■ What is required:
Reproduce all entries word for word.

■ Exercise material:

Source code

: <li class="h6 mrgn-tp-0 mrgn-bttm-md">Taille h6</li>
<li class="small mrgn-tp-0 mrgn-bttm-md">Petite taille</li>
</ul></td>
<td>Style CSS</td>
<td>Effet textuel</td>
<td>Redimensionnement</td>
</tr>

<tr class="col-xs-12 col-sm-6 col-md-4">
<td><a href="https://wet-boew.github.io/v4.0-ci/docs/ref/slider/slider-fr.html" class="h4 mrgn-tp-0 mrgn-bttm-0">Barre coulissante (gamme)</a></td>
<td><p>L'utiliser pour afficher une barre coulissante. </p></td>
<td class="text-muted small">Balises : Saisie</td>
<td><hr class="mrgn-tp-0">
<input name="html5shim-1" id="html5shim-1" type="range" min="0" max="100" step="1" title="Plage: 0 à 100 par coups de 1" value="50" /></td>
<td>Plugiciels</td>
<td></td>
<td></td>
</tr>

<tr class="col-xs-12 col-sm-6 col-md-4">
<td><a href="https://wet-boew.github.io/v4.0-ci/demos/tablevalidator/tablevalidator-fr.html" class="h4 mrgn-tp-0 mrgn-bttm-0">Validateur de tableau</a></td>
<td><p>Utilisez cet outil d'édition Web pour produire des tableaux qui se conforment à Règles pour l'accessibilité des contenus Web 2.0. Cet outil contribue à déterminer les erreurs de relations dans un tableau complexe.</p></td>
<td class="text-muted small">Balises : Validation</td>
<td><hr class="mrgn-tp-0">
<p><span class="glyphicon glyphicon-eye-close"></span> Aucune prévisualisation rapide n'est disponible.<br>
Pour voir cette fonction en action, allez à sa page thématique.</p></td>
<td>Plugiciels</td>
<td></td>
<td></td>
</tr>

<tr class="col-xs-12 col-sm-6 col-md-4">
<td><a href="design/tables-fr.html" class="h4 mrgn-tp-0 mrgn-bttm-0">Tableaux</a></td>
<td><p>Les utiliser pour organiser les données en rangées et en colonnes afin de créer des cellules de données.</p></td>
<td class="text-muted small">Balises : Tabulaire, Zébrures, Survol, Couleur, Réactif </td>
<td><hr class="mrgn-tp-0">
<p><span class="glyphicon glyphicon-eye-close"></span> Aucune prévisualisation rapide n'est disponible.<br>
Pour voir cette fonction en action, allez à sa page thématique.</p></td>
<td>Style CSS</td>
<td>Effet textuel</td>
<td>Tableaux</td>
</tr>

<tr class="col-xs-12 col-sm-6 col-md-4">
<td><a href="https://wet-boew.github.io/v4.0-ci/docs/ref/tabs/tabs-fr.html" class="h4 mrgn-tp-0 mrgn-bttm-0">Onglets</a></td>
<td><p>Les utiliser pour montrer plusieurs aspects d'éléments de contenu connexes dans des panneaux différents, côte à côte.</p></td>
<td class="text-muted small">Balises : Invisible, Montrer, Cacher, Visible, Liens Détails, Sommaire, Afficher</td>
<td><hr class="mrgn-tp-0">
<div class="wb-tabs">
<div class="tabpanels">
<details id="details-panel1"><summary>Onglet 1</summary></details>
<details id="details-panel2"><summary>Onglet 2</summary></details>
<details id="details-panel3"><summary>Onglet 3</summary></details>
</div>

■ Solution:
Source code

: <li class="h6 mrgn-tp-0 mrgn-bttm-md">Taille h6</li>
<li class="small mrgn-tp-0 mrgn-bttm-md">Petite taille</li>
</ul></td>
<td>Style CSS</td>
<td>Effet textuel</td>
<td>Redimensionnement</td>
</tr>

<tr class="col-xs-12 col-sm-6 col-md-4">
<td><a href="https://wet-boew.github.io/v4.0-ci/docs/ref/slider/slider-fr.html" class="h4 mrgn-tp-0 mrgn-bttm-0">Barre coulissante (gamme)</a></td>
<td><p>L'utiliser pour afficher une barre coulissante. </p></td>
<td class="text-muted small">Balises : Saisie</td>
<td><hr class="mrgn-tp-0">
<input name="html5shim-1" id="html5shim-1" type="range" min="0" max="100" step="1" title="Plage: 0 à 100 par coups de 1" value="50" /></td>
<td>Plugiciels</td>
<td></td>
<td></td>
</tr>

<tr class="col-xs-12 col-sm-6 col-md-4">
<td><a href="https://wet-boew.github.io/v4.0-ci/demos/tablevalidator/tablevalidator-fr.html" class="h4 mrgn-tp-0 mrgn-bttm-0">Validateur de tableau</a></td>
<td><p>Utilisez cet outil d'édition Web pour produire des tableaux qui se conforment à Règles pour l'accessibilité des contenus Web 2.0. Cet outil contribue à déterminer les erreurs de relations dans un tableau complexe.</p></td>
<td class="text-muted small">Balises : Validation</td>
<td><hr class="mrgn-tp-0">
<p><span class="glyphicon glyphicon-eye-close"></span> Aucune prévisualisation rapide n'est disponible.<br>
Pour voir cette fonction en action, allez à sa page thématique.</p></td>
<td>Plugiciels</td>
<td></td>
<td></td>
</tr>

<tr class="col-xs-12 col-sm-6 col-md-4">
<td><a href="design/tables-fr.html" class="h4 mrgn-tp-0 mrgn-bttm-0">Tableaux</a></td>
<td><p>Les utiliser pour organiser les données en rangées et en colonnes afin de créer des cellules de données.</p></td>
<td class="text-muted small">Balises : Tabulaire, Zébrures, Survol, Couleur, Réactif </td>
<td><hr class="mrgn-tp-0">
<p><span class="glyphicon glyphicon-eye-close"></span> Aucune prévisualisation rapide n'est disponible.<br>
Pour voir cette fonction en action, allez à sa page thématique.</p></td>
<td>Style CSS</td>
<td>Effet textuel</td>
<td>Tableaux</td>
</tr>

<tr class="col-xs-12 col-sm-6 col-md-4">
<td><a href="https://wet-boew.github.io/v4.0-ci/docs/ref/tabs/tabs-fr.html" class="h4 mrgn-tp-0 mrgn-bttm-0">Onglets</a></td>
<td><p>Les utiliser pour montrer plusieurs aspects d'éléments de contenu connexes dans des panneaux différents, côte à côte.</p></td>
<td class="text-muted small">Balises : Invisible, Montrer, Cacher, Visible, Liens Détails, Sommaire, Afficher</td>
<td><hr class="mrgn-tp-0">
<div class="wb-tabs">
<div class="tabpanels">
<details id="details-panel1"><summary>Onglet 1</summary></details>
<details id="details-panel2"><summary>Onglet 2</summary></details>
<details id="details-panel3"><summary>Onglet 3</summary></details>
</div>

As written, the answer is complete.